By the time the investigation ended, winter had begun, making it impractical for Alarcón to immediately proceed into Texas. On April 9, 1718, Alarcón headed an expedition to found a community in central Texas. He was accompanied by 72 people, including 10 families. They brought with them 548 horses, 6 droves of mules, and other livestock.

===Founding of The Alamo and of San Antonio===
On their arrival, the group first built a temporary structure to serve as a mission. The mission's founding document is dated May 1, 1718. Signed by Alarcón as "General of the Provinces of the Kingdom of the New Philippines," it creates a new mission of San Antonio de Valero, to replace the old mission of St Joseph due to lack of water at the former site, and the new foundation is in the name of the Viceroy of New Spain, the Marquess of Valero. The mission would much later become a garrison and gain fame as The Alamo. One mile (two km) north of the mission, Alarcón built a presidio, Presidio San Antonio de Bexar. Near the presidio, Alarcón chartered a new municipality, called Bejar (now known as San Antonio). Given a status higher than a village (pueblo) but lower than a city (ciudad), San Antonio became the only villa in Texas, and the colonists who settled there relied on farming and ranching to survive.

===Further activities===
With the new settlement established, Alarcón continued on to re-provision and inspect the East Texas missions. Besides replenishing mission supplies, Alarcón was tasked with resettling the Indians in villages near the missions, and wished to investigate whether the Spanish in East Texas were illegally trading with the French at nearby Natchitoches.

The missionaries were becoming increasingly desperate as they waited for Alarcón to arrive. They appointed two members, representing both the missionary schools of Querétaro and Zacatecas, to carry a personal appeal to Spanish authorities in Mexico City. Their missive not only detailed the deprivations they had endured and the perceived slowness of Alarcón's response, but also mentioned their fear that France would soon extend their settlements into Texas.

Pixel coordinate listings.
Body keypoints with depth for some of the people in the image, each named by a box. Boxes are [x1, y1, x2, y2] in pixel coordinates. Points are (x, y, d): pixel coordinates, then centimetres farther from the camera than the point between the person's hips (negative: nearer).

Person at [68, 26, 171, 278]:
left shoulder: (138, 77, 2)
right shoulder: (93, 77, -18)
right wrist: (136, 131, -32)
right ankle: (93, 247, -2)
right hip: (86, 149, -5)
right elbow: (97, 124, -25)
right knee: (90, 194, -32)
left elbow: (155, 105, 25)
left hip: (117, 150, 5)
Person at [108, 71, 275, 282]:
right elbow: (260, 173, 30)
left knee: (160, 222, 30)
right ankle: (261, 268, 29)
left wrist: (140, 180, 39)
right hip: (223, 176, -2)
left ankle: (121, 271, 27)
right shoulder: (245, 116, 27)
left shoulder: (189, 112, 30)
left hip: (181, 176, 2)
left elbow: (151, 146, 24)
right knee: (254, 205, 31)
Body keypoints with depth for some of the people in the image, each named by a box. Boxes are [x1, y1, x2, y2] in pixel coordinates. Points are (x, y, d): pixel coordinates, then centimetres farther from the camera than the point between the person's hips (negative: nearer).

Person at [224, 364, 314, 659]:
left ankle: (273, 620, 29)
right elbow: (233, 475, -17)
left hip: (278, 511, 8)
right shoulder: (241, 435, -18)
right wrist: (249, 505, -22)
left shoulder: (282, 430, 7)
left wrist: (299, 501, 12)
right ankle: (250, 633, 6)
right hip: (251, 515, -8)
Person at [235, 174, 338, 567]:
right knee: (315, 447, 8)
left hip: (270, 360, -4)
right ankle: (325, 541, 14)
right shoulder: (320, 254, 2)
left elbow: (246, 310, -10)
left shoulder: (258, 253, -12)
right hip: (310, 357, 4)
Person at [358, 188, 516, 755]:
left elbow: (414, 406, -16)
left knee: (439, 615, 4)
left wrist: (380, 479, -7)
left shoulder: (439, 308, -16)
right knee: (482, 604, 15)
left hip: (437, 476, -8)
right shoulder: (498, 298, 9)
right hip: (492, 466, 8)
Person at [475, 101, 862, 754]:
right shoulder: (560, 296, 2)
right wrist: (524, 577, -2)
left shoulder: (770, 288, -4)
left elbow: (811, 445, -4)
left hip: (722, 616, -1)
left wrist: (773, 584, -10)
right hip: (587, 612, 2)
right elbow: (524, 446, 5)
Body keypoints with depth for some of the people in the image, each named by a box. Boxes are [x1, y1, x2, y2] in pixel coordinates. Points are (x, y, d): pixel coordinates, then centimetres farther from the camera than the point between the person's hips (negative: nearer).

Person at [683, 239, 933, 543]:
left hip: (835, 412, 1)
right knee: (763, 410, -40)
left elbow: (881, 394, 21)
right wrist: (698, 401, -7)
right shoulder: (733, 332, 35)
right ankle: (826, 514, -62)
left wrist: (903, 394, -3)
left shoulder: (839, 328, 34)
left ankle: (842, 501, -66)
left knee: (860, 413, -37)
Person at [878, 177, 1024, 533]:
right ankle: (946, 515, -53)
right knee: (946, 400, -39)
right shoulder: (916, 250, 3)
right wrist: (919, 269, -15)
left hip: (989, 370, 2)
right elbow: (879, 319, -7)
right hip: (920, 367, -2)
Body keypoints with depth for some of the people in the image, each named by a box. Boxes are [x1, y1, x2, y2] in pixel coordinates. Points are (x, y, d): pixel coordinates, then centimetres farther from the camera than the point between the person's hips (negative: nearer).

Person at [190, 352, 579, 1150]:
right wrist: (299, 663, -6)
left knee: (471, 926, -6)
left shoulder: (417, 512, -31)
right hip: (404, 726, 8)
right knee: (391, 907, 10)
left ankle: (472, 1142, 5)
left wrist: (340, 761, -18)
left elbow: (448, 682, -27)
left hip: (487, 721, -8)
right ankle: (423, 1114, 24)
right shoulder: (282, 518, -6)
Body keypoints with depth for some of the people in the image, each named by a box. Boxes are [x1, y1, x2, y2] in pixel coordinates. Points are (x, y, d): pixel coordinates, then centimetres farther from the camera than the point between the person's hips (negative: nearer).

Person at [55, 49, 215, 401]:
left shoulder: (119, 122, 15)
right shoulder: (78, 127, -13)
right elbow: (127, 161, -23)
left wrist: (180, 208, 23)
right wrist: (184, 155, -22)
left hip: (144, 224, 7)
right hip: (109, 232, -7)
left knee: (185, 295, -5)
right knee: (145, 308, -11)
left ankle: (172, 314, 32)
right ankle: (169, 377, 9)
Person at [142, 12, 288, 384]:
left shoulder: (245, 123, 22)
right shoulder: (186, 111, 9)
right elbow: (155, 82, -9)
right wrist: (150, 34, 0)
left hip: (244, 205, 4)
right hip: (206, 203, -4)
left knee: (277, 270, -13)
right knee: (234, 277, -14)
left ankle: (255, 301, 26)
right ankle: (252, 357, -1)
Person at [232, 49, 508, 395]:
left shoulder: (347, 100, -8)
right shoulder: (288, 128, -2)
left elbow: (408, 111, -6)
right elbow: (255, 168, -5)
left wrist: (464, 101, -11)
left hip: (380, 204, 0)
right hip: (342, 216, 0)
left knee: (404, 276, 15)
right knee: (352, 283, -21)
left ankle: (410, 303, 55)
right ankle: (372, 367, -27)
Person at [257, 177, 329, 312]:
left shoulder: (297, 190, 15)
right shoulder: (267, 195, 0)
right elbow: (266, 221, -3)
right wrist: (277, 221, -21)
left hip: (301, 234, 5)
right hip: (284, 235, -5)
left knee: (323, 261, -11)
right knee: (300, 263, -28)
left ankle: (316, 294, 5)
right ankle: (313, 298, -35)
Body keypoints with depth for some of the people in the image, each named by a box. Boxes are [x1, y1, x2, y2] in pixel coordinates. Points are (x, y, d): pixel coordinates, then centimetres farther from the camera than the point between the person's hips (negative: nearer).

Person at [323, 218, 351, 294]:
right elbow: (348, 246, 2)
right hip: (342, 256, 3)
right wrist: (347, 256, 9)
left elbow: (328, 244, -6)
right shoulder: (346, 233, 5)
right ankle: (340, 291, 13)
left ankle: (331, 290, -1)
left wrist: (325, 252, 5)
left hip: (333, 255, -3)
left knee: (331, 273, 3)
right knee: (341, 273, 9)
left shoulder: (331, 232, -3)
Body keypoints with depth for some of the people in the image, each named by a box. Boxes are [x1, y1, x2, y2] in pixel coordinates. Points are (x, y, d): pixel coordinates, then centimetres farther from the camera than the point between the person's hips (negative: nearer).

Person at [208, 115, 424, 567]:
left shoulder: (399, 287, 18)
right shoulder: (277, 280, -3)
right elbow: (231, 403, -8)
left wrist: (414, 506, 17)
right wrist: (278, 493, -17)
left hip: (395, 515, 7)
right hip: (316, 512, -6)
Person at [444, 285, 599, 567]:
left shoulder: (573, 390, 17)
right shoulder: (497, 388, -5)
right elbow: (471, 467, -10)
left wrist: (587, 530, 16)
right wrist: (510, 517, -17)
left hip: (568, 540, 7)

YOUR GOAL. Please state the date of the mission's founding document, according to the text about Alarcón's expedition. The data come from a different source than the text.

RESULT FOR THIS EXERCISE. May 1, 1718.